[[ RECORDED DATA open ]]
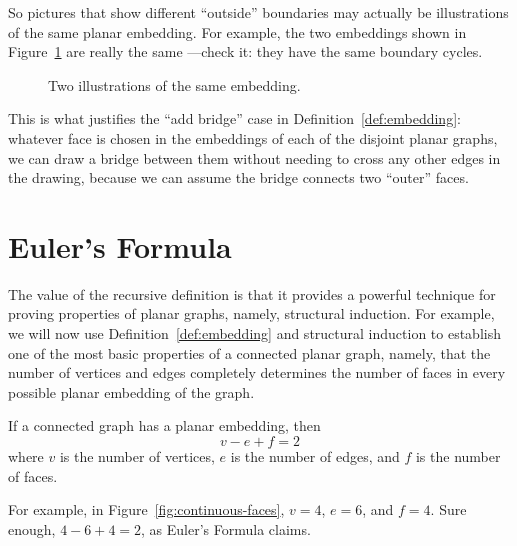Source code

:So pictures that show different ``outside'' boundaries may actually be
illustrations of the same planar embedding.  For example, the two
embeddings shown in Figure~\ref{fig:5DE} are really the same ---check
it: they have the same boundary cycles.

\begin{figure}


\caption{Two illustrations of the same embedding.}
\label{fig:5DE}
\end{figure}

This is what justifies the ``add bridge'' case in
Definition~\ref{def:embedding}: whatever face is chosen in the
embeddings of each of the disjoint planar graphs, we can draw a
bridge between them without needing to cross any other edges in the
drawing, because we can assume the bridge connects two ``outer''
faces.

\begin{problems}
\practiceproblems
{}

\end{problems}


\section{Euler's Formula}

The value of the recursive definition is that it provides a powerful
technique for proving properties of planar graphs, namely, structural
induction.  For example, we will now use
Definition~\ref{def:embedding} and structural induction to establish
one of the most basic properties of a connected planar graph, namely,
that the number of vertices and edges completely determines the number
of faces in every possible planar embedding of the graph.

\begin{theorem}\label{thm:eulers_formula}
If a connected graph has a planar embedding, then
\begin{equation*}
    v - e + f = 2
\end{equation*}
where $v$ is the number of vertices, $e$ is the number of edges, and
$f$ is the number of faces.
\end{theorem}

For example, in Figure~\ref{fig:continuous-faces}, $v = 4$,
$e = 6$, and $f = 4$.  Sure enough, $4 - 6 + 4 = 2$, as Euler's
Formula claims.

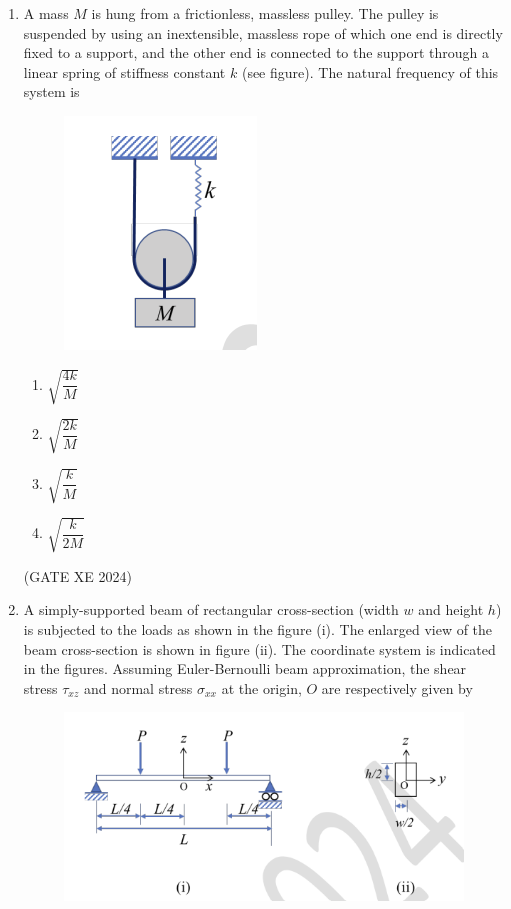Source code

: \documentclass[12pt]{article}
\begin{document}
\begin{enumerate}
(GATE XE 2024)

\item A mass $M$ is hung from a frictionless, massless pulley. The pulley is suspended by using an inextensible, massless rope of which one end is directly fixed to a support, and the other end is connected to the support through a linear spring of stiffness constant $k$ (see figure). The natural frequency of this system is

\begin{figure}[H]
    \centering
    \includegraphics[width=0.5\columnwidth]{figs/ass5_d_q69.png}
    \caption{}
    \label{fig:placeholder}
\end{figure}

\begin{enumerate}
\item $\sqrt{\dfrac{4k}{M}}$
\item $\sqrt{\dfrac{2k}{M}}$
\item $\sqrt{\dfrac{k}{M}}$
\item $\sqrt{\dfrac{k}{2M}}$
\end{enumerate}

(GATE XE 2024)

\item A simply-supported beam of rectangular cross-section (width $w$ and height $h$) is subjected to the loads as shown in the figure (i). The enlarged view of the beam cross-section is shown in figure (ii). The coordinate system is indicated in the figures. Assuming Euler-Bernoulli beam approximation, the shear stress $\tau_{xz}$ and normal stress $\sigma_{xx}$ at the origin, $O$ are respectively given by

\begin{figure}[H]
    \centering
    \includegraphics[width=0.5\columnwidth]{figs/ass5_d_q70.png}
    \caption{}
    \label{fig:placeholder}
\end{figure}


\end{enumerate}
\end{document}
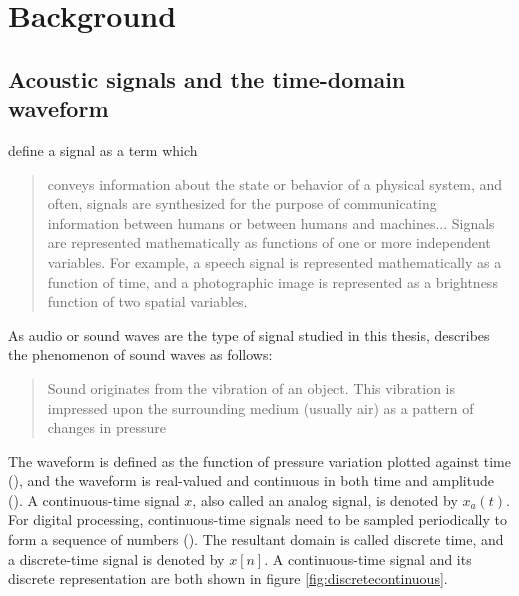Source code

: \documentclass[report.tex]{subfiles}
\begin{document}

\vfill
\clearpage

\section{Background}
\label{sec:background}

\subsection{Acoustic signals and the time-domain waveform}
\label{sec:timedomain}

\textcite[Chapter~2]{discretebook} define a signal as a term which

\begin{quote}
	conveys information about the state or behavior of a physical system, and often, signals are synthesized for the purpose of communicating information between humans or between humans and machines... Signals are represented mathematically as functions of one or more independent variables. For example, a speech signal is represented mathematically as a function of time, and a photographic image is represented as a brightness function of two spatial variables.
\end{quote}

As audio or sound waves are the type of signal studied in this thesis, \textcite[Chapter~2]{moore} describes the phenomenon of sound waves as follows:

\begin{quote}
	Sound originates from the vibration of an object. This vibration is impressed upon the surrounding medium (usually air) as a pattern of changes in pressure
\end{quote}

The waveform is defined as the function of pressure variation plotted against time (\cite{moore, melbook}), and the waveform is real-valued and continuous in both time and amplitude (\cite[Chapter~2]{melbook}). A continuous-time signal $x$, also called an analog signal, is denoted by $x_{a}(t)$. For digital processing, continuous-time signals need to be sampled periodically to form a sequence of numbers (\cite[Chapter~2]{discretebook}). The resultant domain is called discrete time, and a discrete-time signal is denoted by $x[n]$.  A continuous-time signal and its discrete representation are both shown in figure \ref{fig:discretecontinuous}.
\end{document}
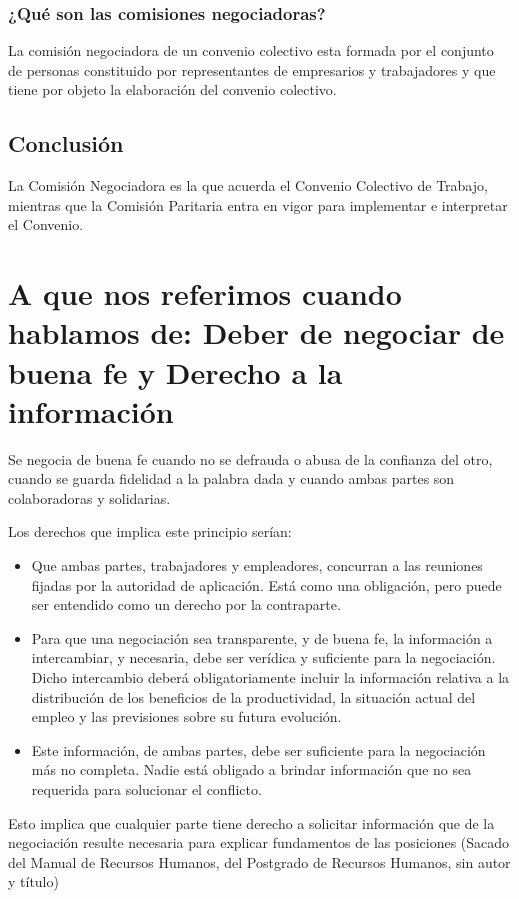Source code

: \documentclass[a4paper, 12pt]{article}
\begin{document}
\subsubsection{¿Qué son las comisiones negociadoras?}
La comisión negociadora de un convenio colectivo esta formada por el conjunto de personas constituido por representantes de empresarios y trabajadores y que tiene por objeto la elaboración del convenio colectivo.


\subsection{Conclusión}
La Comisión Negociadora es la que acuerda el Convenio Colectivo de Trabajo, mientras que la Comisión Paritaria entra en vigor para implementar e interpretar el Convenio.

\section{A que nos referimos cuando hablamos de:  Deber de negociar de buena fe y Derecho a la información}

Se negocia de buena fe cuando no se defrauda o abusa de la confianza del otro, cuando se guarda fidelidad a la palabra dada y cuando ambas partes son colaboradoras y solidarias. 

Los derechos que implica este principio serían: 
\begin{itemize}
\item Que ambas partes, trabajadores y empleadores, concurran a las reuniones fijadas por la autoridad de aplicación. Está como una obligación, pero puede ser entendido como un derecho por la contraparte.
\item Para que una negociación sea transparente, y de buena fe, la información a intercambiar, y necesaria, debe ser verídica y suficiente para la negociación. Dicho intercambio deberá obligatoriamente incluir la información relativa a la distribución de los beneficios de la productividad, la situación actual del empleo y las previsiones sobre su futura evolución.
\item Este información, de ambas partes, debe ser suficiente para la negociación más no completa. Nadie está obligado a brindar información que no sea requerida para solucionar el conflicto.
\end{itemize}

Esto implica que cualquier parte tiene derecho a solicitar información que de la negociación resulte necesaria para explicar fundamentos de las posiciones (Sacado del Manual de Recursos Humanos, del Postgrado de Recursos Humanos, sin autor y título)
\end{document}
[[ RECORDED DATA closed ]]
Leave out any pictures, please, and quote only the lines from the top of the data through the line that contains "embeddings of each".

# RESPONSE
Source code

:So pictures that show different ``outside'' boundaries may actually be
illustrations of the same planar embedding.  For example, the two
embeddings shown in Figure~\ref{fig:5DE} are really the same ---check
it: they have the same boundary cycles.

\begin{figure}


\caption{Two illustrations of the same embedding.}
\label{fig:5DE}
\end{figure}

This is what justifies the ``add bridge'' case in
Definition~\ref{def:embedding}: whatever face is chosen in the
embeddings of each of the disjoint planar graphs, we can draw a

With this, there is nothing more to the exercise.